■ TAREFAS E EXERCÍCIOS
A) No texto sobre a contabilidade, o que abriu portas para uma área sólida?
B) Copie do texto sobre a contabilidade tudo o que vai desde "O meu percurso" até "apoiar escolhas estratégicas.".
C) Escreva a parte seguinte do texto sobre a contabilidade, começando logo após a última frase apresentada.

■ EXCERTO

Nunca vi a contabilidade como uma paixão romântica — sempre a encarei como uma ferramenta prática, com impacto real na vida das pessoas e das empresas. O que me guiou desde o início foi o pensamento analítico, o sentido prático e a capacidade de perceber o que realmente faz falta para tomar melhores decisões.
O meu percurso levou-me à contabilidade por pragmatismo. A matemática abriu portas para uma área sólida, onde encontrei a possibilidade de aplicar conhecimento com propósito. Desde cedo ficou claro que ser contabilista não significava limitar-me a registos e tarefas repetitivas — significava interpretar números, antecipar cenários e apoiar escolhas estratégicas.

■ Dados de calibração da câmara

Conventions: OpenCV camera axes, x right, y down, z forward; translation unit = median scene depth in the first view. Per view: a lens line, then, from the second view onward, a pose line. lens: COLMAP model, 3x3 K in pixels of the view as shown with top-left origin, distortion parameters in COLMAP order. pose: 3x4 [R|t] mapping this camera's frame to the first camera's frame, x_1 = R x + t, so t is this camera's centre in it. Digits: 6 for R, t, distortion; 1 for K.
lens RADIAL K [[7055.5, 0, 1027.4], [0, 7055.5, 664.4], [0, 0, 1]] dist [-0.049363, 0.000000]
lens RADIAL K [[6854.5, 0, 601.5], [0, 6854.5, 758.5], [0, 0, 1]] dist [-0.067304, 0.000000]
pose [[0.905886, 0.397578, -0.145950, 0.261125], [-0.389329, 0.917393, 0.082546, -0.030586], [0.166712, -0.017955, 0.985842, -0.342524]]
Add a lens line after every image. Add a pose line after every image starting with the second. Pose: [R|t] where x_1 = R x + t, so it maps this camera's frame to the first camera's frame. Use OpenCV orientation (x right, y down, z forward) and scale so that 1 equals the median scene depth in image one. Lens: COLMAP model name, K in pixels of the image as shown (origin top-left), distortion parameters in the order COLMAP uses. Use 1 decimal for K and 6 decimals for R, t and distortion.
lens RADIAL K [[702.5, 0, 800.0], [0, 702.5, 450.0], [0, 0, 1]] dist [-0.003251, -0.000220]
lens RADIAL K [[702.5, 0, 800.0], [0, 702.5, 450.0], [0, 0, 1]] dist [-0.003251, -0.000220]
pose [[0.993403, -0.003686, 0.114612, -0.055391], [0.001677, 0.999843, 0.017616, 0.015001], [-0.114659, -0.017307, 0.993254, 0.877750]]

■ RESPOSTAS
A) A matemática.

B)
O meu percurso levou-me à contabilidade por pragmatismo. A matemática abriu portas para uma área sólida, onde encontrei a possibilidade de aplicar conhecimento com propósito. Desde cedo ficou claro que ser contabilista não significava limitar-me a registos e tarefas repetitivas — significava interpretar números, antecipar cenários e apoiar escolhas estratégicas.

C)
A experiência no IAPMEI aproximou-me da realidade empresarial portuguesa — investimentos, auditorias, incentivos e decisões estruturais. Foi aí que confirmei algo que continuo a observar diariamente: muitos empresários conhecem profundamente o seu negócio, mas nem sempre utilizam a informação financeira como ferramenta de gestão. Falta planeamento, antecipação e análise de impacto.
A Centrichoice nasceu precisamente para responder a essa necessidade. Desde o primeiro dia assumimos uma visão clara: a contabilidade não é um fim em si mesma — é um instrumento de gestão, crescimento e tomada de decisão.